Licking late into the night on TV or sleeping with other lights can mix your metabolism and lead to weight gain and even obesity, suggests a preliminary but preliminary US survey.
The National Institutes of Health study published today is not a test but reinforces the evidence suggesting that too much exposure to light at night may pose health risks.
"It's very important that you have this day-night cycle to properly regulate the hormones, the hormones that regulate sleep, the hormones that regulate hunger," said Dale Sandler, a scientist at the National Institute of Environmental Health Sciences. division of the NIH.
"What we contribute is a simple thing that people can do to reduce their chances of becoming obese.
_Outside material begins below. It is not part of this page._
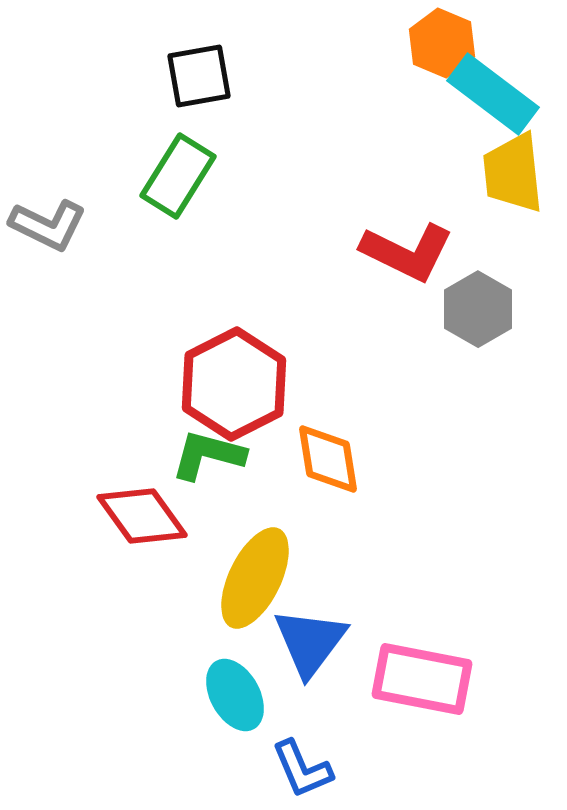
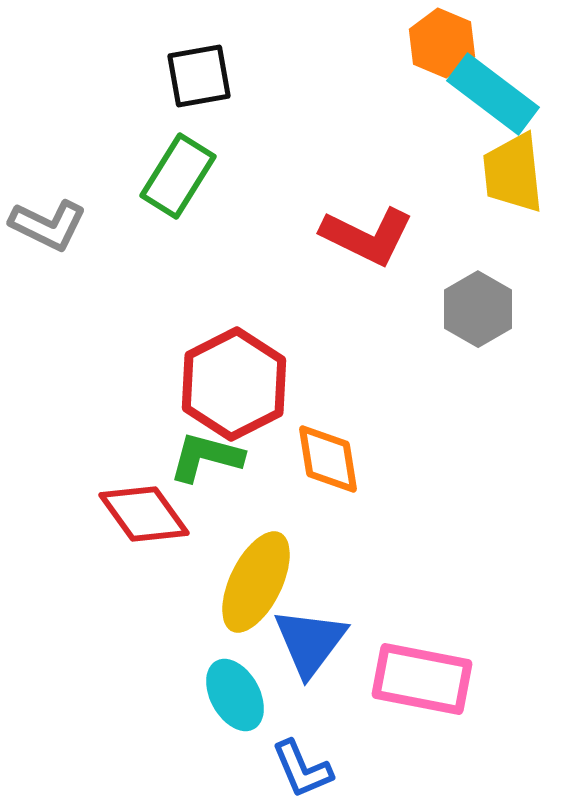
red L-shape: moved 40 px left, 16 px up
green L-shape: moved 2 px left, 2 px down
red diamond: moved 2 px right, 2 px up
yellow ellipse: moved 1 px right, 4 px down
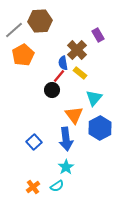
It's a very easy prevention effort to just turn off the lights before going to bed," Sandler said.
Daily exposure to light and darkness helps maintain our 24-hour biological clock, which regulates metabolism, sleep-promoting hormones, blood pressure, and other bodily functions.
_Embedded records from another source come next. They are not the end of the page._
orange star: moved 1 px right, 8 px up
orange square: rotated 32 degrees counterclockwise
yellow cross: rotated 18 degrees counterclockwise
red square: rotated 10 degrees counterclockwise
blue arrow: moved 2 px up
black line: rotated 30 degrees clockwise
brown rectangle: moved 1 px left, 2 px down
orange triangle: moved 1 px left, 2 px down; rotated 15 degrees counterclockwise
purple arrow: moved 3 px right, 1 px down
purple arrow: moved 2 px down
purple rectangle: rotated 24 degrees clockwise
Mounting research suggests that disrupting this typical sleep-wake cycle can contribute to health problems, increasing the risks of high blood pressure, diabetes, depression, and obesity.
A woman sleeping, holding a tv remote control.
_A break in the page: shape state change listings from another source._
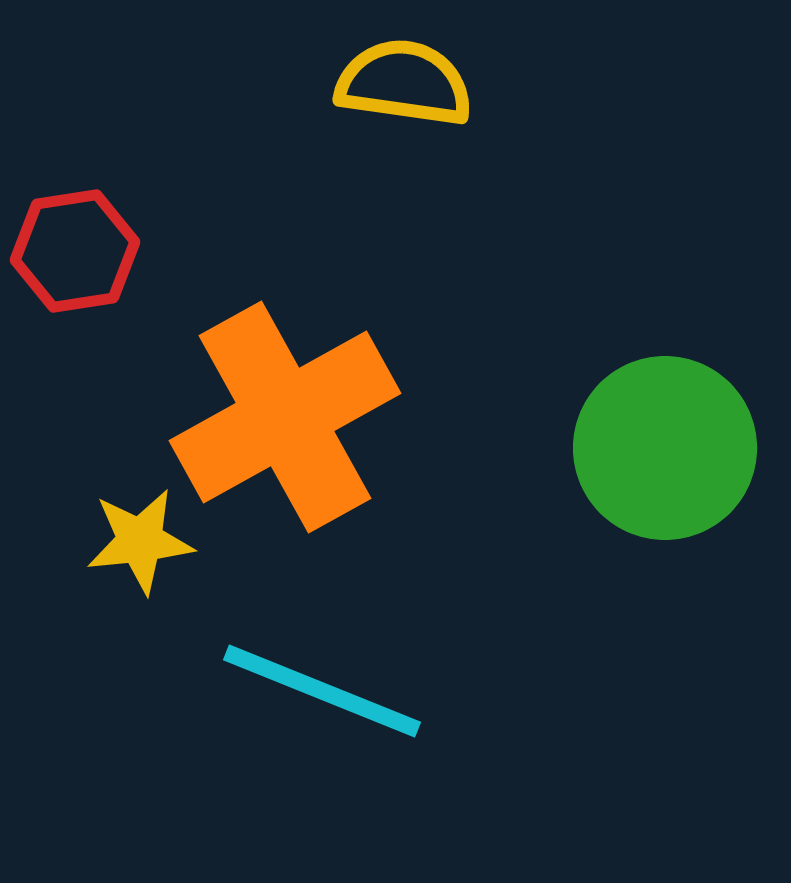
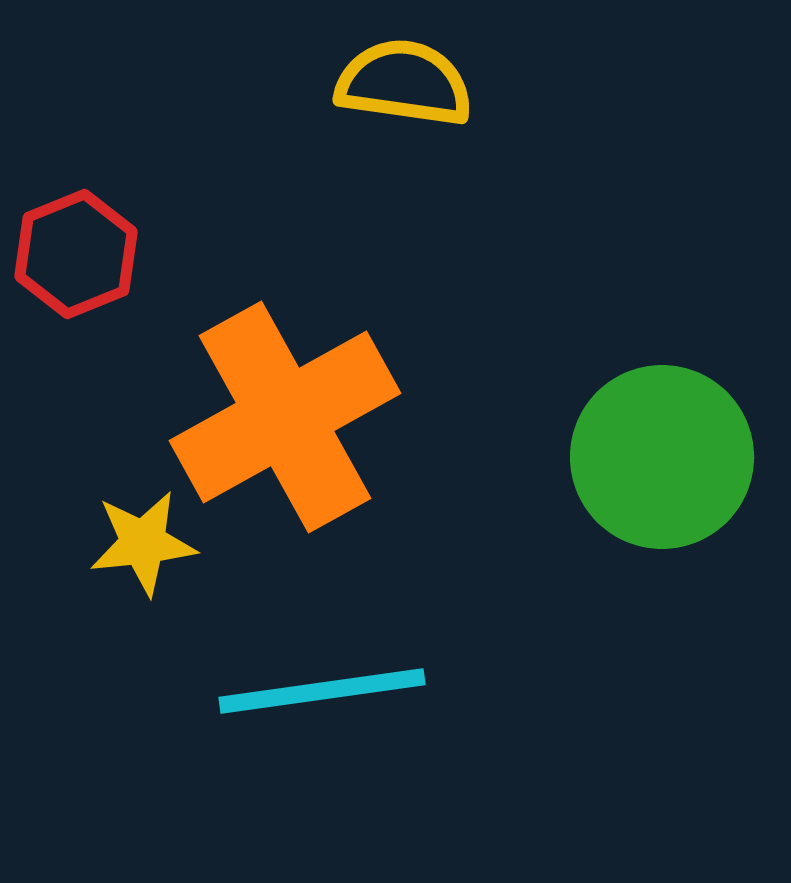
red hexagon: moved 1 px right, 3 px down; rotated 13 degrees counterclockwise
green circle: moved 3 px left, 9 px down
yellow star: moved 3 px right, 2 px down
cyan line: rotated 30 degrees counterclockwise
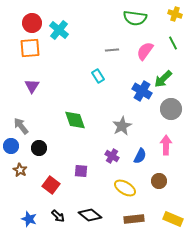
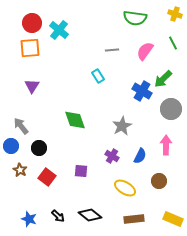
red square: moved 4 px left, 8 px up
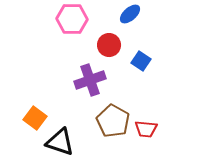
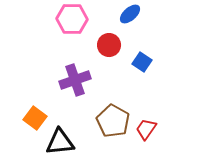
blue square: moved 1 px right, 1 px down
purple cross: moved 15 px left
red trapezoid: rotated 120 degrees clockwise
black triangle: rotated 24 degrees counterclockwise
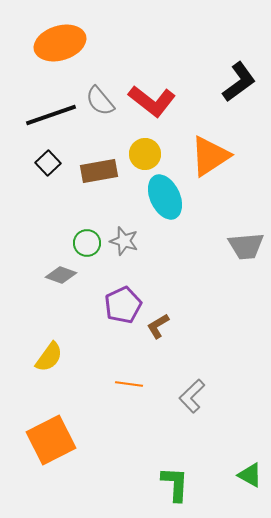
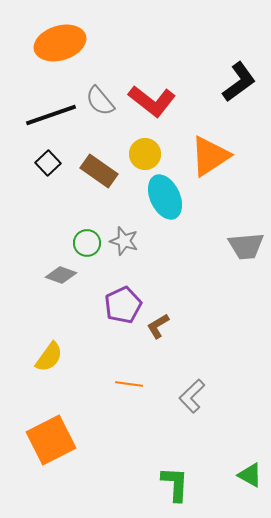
brown rectangle: rotated 45 degrees clockwise
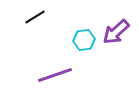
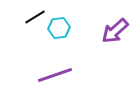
purple arrow: moved 1 px left, 1 px up
cyan hexagon: moved 25 px left, 12 px up
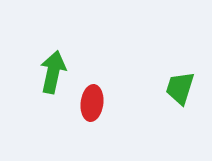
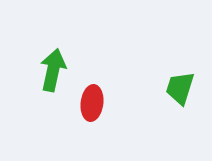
green arrow: moved 2 px up
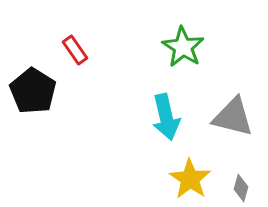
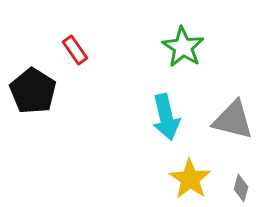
gray triangle: moved 3 px down
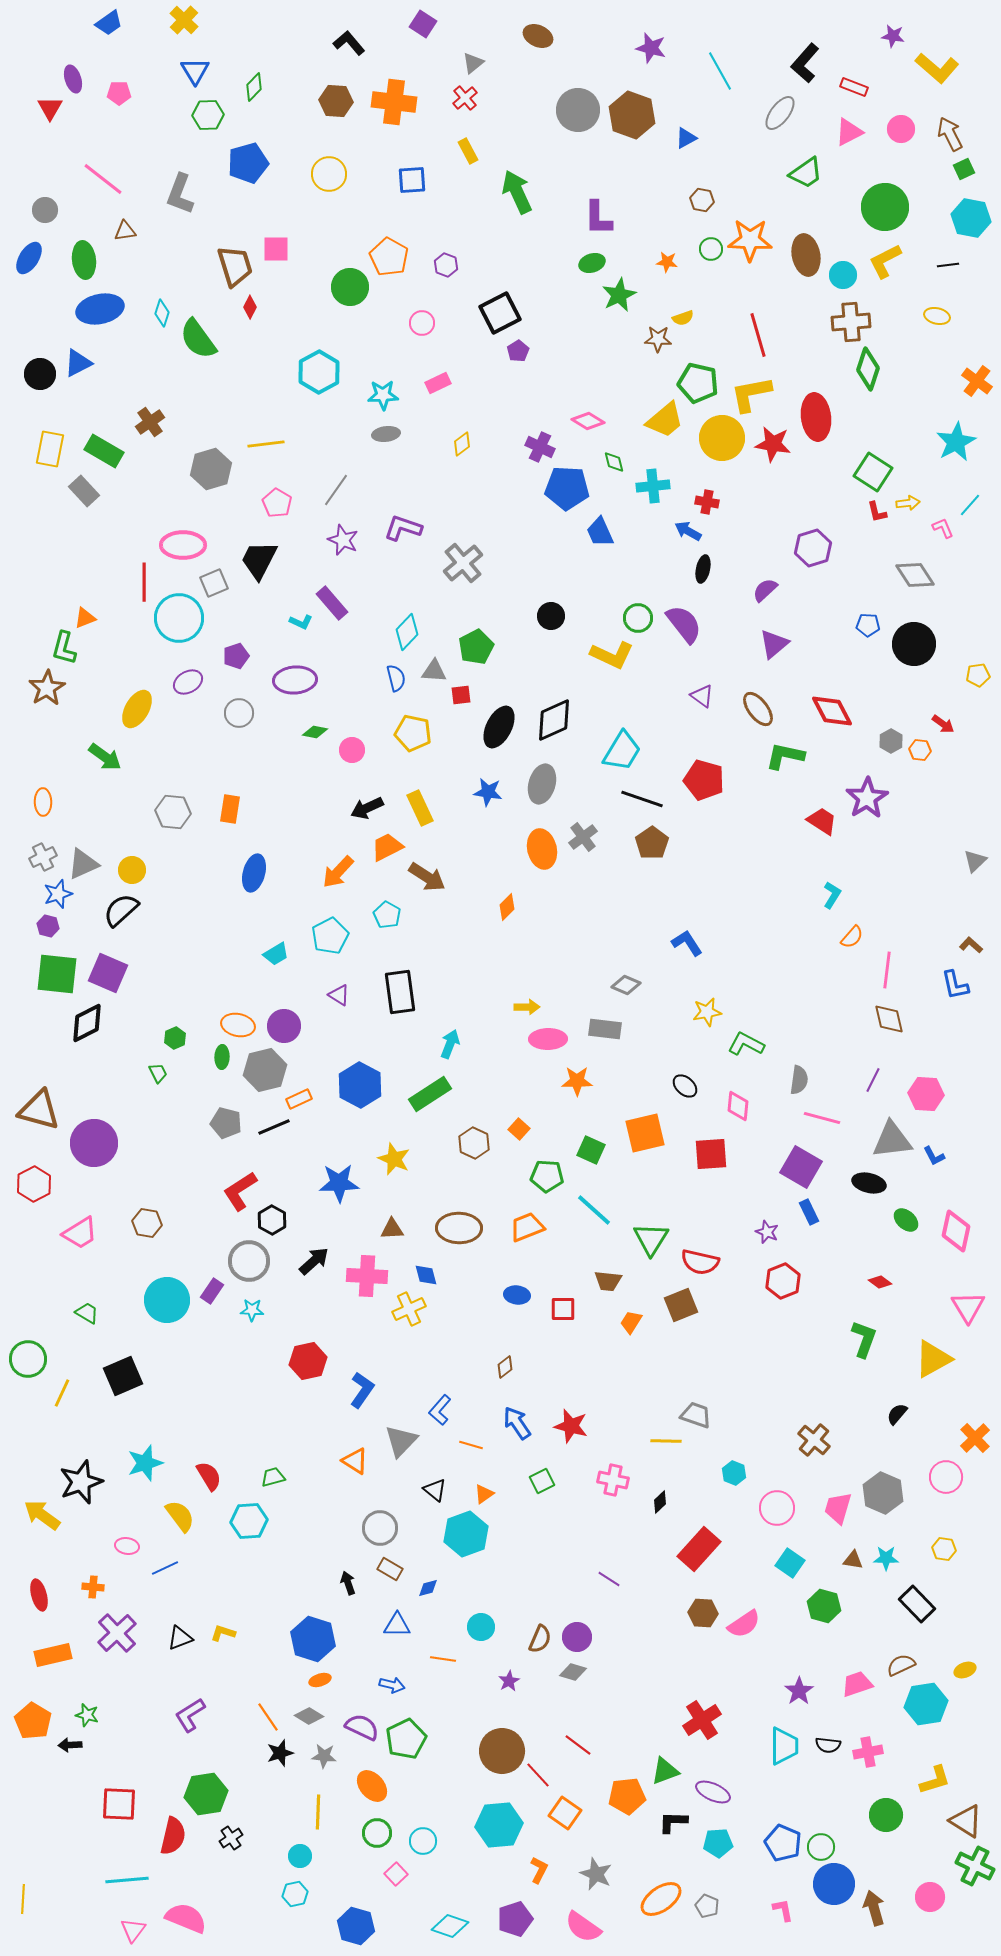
The researchers analyzed health and lifestyle data from nearly 44,000 American women involved in an ongoing study, seeking clues about the causes of breast cancer.
The analysis focused on data on sleep, light exposure and weight gain during the study, but not on breast cancer. The results were published in JAMA Internal Medicine.
The women in the study took medical examinations and completed health and lifestyle questionnaires when they enrolled and then periodically.
Those who reported sleeping at night in a room with a television attached or a light were more likely to gain at least 4.9 pounds in about five years than those who slept in the dark.
They were also about 30% more likely to become obese.
Ms Sandler said she is confident that the additional weight was not for things like evening snacks because the analysis represented other variables that could have led to weight gain such as diet, physical activity and sleep duration.
Sandler said similar results are likely to be found in men.
Animal research and minor studies in humans have linked exposure to prolonged light to weight gain.
Exactly as it is uncertain, but scientists think that disruption in the release of hormones related to sleep and appetite may be involved.